● Source information:
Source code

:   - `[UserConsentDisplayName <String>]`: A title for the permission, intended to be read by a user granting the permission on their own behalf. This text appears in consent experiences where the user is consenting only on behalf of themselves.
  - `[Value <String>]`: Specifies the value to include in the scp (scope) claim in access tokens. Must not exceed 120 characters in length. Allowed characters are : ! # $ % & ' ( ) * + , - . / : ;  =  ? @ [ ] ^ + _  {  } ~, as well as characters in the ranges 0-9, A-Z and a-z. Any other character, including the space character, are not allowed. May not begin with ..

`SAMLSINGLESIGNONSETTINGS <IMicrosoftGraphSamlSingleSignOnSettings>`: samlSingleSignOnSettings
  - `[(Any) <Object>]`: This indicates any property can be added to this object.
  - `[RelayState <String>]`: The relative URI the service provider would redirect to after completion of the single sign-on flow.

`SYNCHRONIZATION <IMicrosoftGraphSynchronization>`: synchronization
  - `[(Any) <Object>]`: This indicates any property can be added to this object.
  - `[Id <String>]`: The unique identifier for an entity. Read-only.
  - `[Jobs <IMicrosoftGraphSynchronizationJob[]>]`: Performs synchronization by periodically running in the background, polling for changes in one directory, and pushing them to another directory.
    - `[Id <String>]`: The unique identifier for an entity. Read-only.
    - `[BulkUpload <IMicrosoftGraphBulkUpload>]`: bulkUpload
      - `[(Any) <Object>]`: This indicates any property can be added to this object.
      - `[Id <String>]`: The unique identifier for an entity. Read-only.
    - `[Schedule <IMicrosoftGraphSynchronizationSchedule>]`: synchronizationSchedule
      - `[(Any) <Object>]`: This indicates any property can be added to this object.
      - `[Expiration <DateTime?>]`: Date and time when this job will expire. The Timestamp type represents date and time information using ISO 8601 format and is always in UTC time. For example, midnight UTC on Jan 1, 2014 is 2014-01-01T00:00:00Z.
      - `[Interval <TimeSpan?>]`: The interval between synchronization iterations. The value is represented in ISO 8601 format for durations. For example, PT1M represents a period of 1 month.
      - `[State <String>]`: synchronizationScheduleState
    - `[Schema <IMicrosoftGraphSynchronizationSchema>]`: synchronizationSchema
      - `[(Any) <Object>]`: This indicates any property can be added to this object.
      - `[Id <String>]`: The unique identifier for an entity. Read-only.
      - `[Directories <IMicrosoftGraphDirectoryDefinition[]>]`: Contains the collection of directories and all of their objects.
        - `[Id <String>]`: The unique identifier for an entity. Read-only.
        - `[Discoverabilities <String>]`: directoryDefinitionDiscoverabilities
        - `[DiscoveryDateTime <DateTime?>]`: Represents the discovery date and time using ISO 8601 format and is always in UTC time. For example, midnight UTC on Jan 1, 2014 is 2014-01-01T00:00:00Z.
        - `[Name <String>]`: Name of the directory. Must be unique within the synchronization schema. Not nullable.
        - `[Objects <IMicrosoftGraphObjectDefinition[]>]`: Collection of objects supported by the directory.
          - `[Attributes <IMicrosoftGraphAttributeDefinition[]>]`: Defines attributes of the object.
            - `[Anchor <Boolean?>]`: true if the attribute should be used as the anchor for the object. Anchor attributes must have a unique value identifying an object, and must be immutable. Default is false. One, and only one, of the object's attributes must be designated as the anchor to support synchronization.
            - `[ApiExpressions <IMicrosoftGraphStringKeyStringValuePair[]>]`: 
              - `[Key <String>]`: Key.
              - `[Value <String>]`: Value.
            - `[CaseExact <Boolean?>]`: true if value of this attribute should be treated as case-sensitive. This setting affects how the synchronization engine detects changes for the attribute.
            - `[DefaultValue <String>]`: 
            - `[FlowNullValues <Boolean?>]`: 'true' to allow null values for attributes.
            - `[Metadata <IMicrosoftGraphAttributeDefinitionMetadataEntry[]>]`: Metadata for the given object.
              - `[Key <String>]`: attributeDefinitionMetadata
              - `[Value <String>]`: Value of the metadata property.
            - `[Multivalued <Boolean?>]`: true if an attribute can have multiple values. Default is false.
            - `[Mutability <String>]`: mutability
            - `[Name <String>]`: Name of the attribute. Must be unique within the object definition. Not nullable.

● Prompt: Go through the listing above and copy each line exactly.

● Response to this exercise:
Source code

:   - `[UserConsentDisplayName <String>]`: A title for the permission, intended to be read by a user granting the permission on their own behalf. This text appears in consent experiences where the user is consenting only on behalf of themselves.
  - `[Value <String>]`: Specifies the value to include in the scp (scope) claim in access tokens. Must not exceed 120 characters in length. Allowed characters are : ! # $ % & ' ( ) * + , - . / : ;  =  ? @ [ ] ^ + _  {  } ~, as well as characters in the ranges 0-9, A-Z and a-z. Any other character, including the space character, are not allowed. May not begin with ..

`SAMLSINGLESIGNONSETTINGS <IMicrosoftGraphSamlSingleSignOnSettings>`: samlSingleSignOnSettings
  - `[(Any) <Object>]`: This indicates any property can be added to this object.
  - `[RelayState <String>]`: The relative URI the service provider would redirect to after completion of the single sign-on flow.

`SYNCHRONIZATION <IMicrosoftGraphSynchronization>`: synchronization
  - `[(Any) <Object>]`: This indicates any property can be added to this object.
  - `[Id <String>]`: The unique identifier for an entity. Read-only.
  - `[Jobs <IMicrosoftGraphSynchronizationJob[]>]`: Performs synchronization by periodically running in the background, polling for changes in one directory, and pushing them to another directory.
    - `[Id <String>]`: The unique identifier for an entity. Read-only.
    - `[BulkUpload <IMicrosoftGraphBulkUpload>]`: bulkUpload
      - `[(Any) <Object>]`: This indicates any property can be added to this object.
      - `[Id <String>]`: The unique identifier for an entity. Read-only.
    - `[Schedule <IMicrosoftGraphSynchronizationSchedule>]`: synchronizationSchedule
      - `[(Any) <Object>]`: This indicates any property can be added to this object.
      - `[Expiration <DateTime?>]`: Date and time when this job will expire. The Timestamp type represents date and time information using ISO 8601 format and is always in UTC time. For example, midnight UTC on Jan 1, 2014 is 2014-01-01T00:00:00Z.
      - `[Interval <TimeSpan?>]`: The interval between synchronization iterations. The value is represented in ISO 8601 format for durations. For example, PT1M represents a period of 1 month.
      - `[State <String>]`: synchronizationScheduleState
    - `[Schema <IMicrosoftGraphSynchronizationSchema>]`: synchronizationSchema
      - `[(Any) <Object>]`: This indicates any property can be added to this object.
      - `[Id <String>]`: The unique identifier for an entity. Read-only.
      - `[Directories <IMicrosoftGraphDirectoryDefinition[]>]`: Contains the collection of directories and all of their objects.
        - `[Id <String>]`: The unique identifier for an entity. Read-only.
        - `[Discoverabilities <String>]`: directoryDefinitionDiscoverabilities
        - `[DiscoveryDateTime <DateTime?>]`: Represents the discovery date and time using ISO 8601 format and is always in UTC time. For example, midnight UTC on Jan 1, 2014 is 2014-01-01T00:00:00Z.
        - `[Name <String>]`: Name of the directory. Must be unique within the synchronization schema. Not nullable.
        - `[Objects <IMicrosoftGraphObjectDefinition[]>]`: Collection of objects supported by the directory.
          - `[Attributes <IMicrosoftGraphAttributeDefinition[]>]`: Defines attributes of the object.
            - `[Anchor <Boolean?>]`: true if the attribute should be used as the anchor for the object. Anchor attributes must have a unique value identifying an object, and must be immutable. Default is false. One, and only one, of the object's attributes must be designated as the anchor to support synchronization.
            - `[ApiExpressions <IMicrosoftGraphStringKeyStringValuePair[]>]`: 
              - `[Key <String>]`: Key.
              - `[Value <String>]`: Value.
            - `[CaseExact <Boolean?>]`: true if value of this attribute should be treated as case-sensitive. This setting affects how the synchronization engine detects changes for the attribute.
            - `[DefaultValue <String>]`: 
            - `[FlowNullValues <Boolean?>]`: 'true' to allow null values for attributes.
            - `[Metadata <IMicrosoftGraphAttributeDefinitionMetadataEntry[]>]`: Metadata for the given object.
              - `[Key <String>]`: attributeDefinitionMetadata
              - `[Value <String>]`: Value of the metadata property.
            - `[Multivalued <Boolean?>]`: true if an attribute can have multiple values. Default is false.
            - `[Mutability <String>]`: mutability
            - `[Name <String>]`: Name of the attribute. Must be unique within the object definition. Not nullable.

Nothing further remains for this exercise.